Diodes are relatively expensive when you buy them in small numbers but are cheap when you buy thousands at a time.

COBs are easier for diy and other small scale projects.
 

Boatguy

Well-Known Member
Cob's are easier. My first panel i reflowed individual led's, it was a blurple panel just with a higher percentage of white leds, but reds still being the higher percentage. I was happy with it and it grew well. Heat wasnt a problem and it was passively cooled. That same heatsink with cob's is much hotter and has to be run at a much lower power than when i had the individual diodes.
 

CobKits

Well-Known Member
there is another thread about it.

not a fair test in my opinion as they measure a limited footprint under the fixture, and are catching all of the light from the LED and a fraction of the light from the gavita

in other words dont expect to replace an 1100W gavita with 550W, 750-800ish more like it
 

NaturalFarmer

Well-Known Member
The PCBs are really expensive as is in the reference. The heat sink is incredibly expensive as well. The design should incorporate some XT-E royal blues as well. The 5' height in reference is a little suspect I think and would like to see a much more standard height over a canopy.

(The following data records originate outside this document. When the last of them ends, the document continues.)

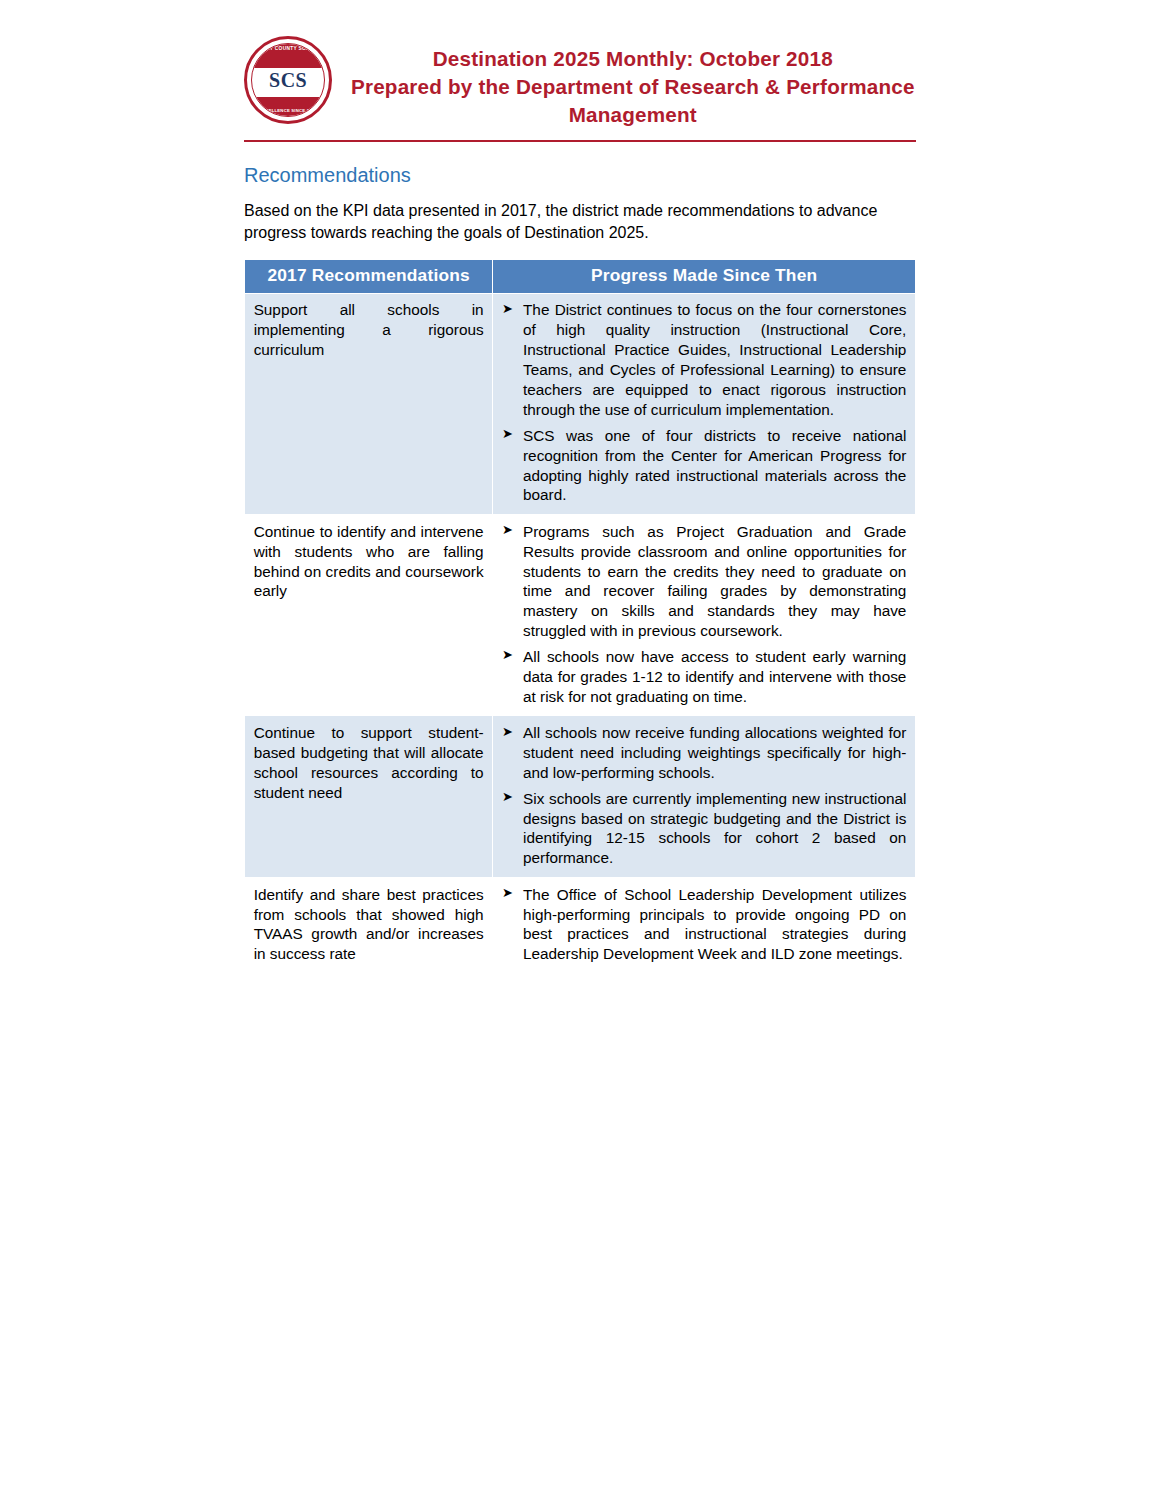SHELBY COUNTY SCHOOLS
SCS
EXCELLENCE SINCE 1867
Destination 2025 Monthly: October 2018
Prepared by the Department of Research & Performance Management
Recommendations
Based on the KPI data presented in 2017, the district made recommendations to advance progress towards reaching the goals of Destination 2025.
| 2017 Recommendations | Progress Made Since Then |
| --- | --- |
| Support all schools in implementing a rigorous curriculum | The District continues to focus on the four cornerstones of high quality instruction (Instructional Core, Instructional Practice Guides, Instructional Leadership Teams, and Cycles of Professional Learning) to ensure teachers are equipped to enact rigorous instruction through the use of curriculum implementation. SCS was one of four districts to receive national recognition from the Center for American Progress for adopting highly rated instructional materials across the board. |
| Continue to identify and intervene with students who are falling behind on credits and coursework early | Programs such as Project Graduation and Grade Results provide classroom and online opportunities for students to earn the credits they need to graduate on time and recover failing grades by demonstrating mastery on skills and standards they may have struggled with in previous coursework. All schools now have access to student early warning data for grades 1-12 to identify and intervene with those at risk for not graduating on time. |
| Continue to support student-based budgeting that will allocate school resources according to student need | All schools now receive funding allocations weighted for student need including weightings specifically for high- and low-performing schools. Six schools are currently implementing new instructional designs based on strategic budgeting and the District is identifying 12-15 schools for cohort 2 based on performance. |
| Identify and share best practices from schools that showed high TVAAS growth and/or increases in success rate | The Office of School Leadership Development utilizes high-performing principals to provide ongoing PD on best practices and instructional strategies during Leadership Development Week and ILD zone meetings. |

I'm looking at the Osram Oslon 80 degree emitters to try to cut down the need for a secondary optic. IMO this reference may get you on the right course with emitters but I think it would be well over a $1000 if you went by the reference model when I priced it out (The PCBs being the highest cost even blank the heat sink being next).

If you can hack the build up, then you could bring the price down.